# What are your choices for Best RCI Branson Resorts



## xnavyss

If you were going to Branson and had the choice of any RCI Resort what would it be and may I ask why.

We are thinking about going the first week of November and there are so many to select from.

Please help.

Thanks

Joe


----------



## JLB

Very few Branson resorts are bad.  We have 20 or so Gold Crown quality.

Let's start by narrowing down what you would like.

Lake, golf or in-town?

Indoor Pool?

In upscale develpment or stand-alone?

Resort-type resort or full-ownership condo/house?

Near Silver Dollar City?

The best resort in the midwest or one of the others?

Near me or as far away as you can get?


----------



## xnavyss

JLB

There will be three of us traveling.  My wife Vicki and I (mid fifties) and my Mother in Law who is almost eighty and can not walk much so a unit with an elevator is almost a must.
+ + + + + + +
### GIVEN PROBLEM 1:
Retype the records word for word from the line containing "order: Piperales" through the final line of the records, including both of those lines.
+ + + + + + +
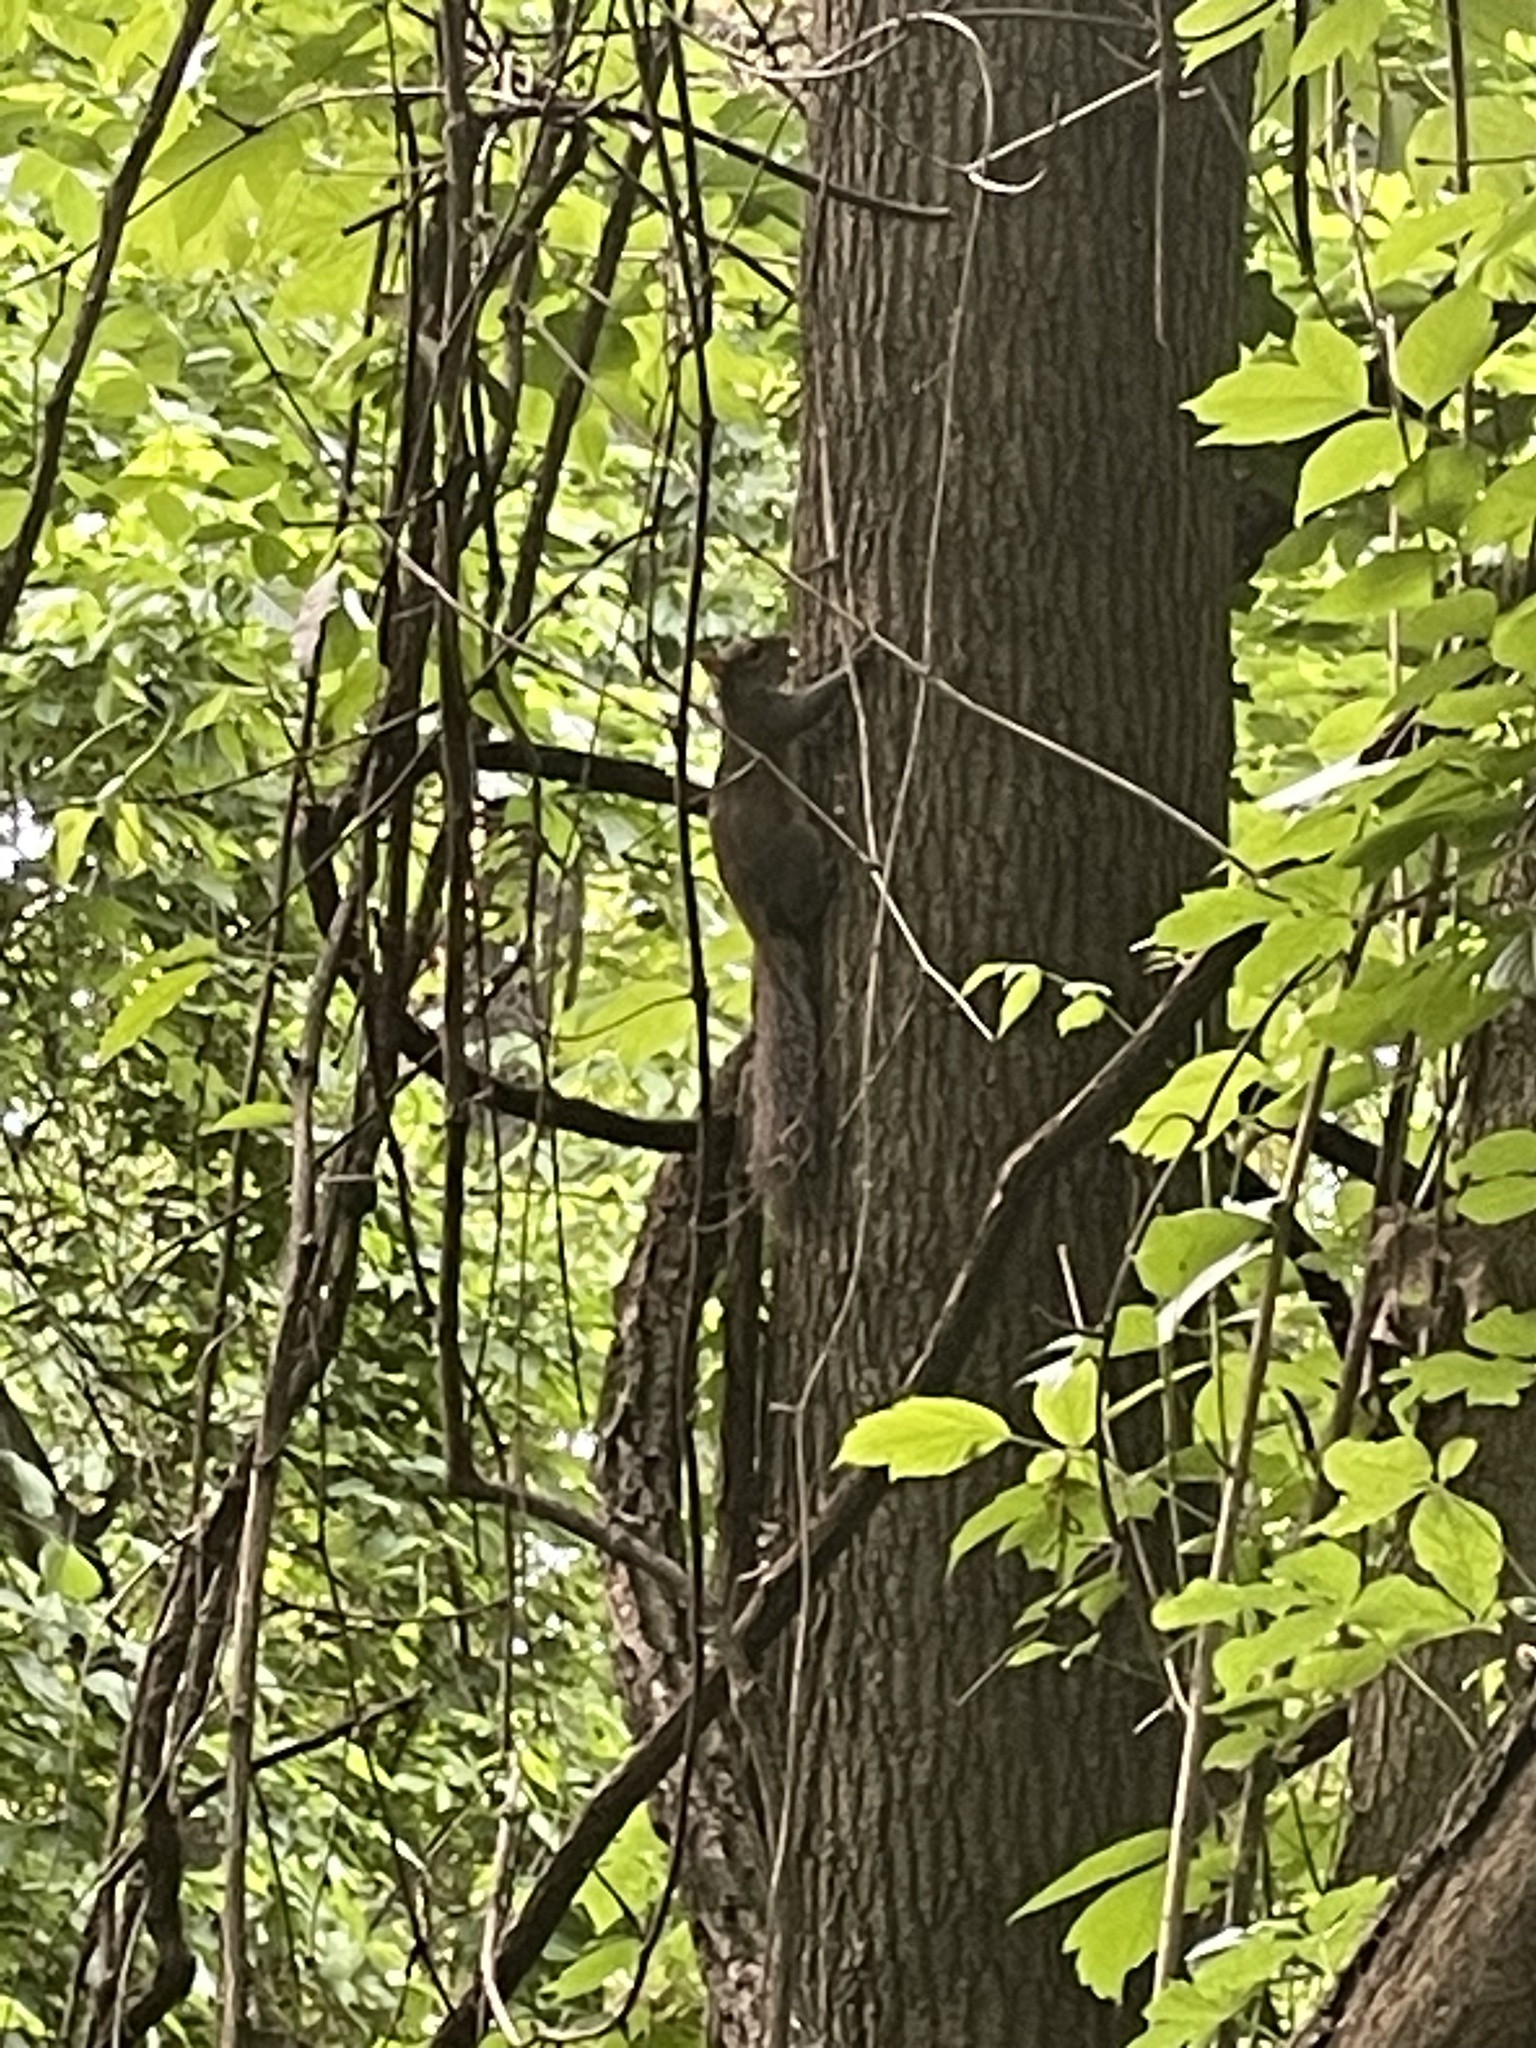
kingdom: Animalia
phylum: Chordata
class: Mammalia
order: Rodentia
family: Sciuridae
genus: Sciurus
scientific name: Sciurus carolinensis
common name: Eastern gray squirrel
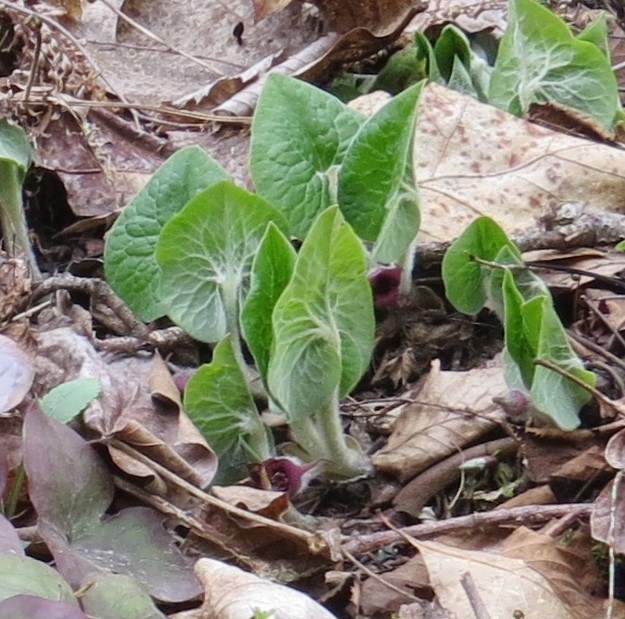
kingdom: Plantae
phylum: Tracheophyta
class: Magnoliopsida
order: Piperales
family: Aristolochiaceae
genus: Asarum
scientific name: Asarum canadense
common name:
+ + + + + + +
### GIVEN PROBLEM 2:
Translate this sentence from the Branson resorts thread into Spanish: "We are thinking about going the first week of November and there are so many to select from."

### RIGHT ANSWER 1:
order: Piperales
family: Aristolochiaceae
genus: Asarum
scientific name: Asarum canadense
common name:

### RIGHT ANSWER 2:
Estamos pensando en ir la primera semana de noviembre y hay tantos entre los que elegir.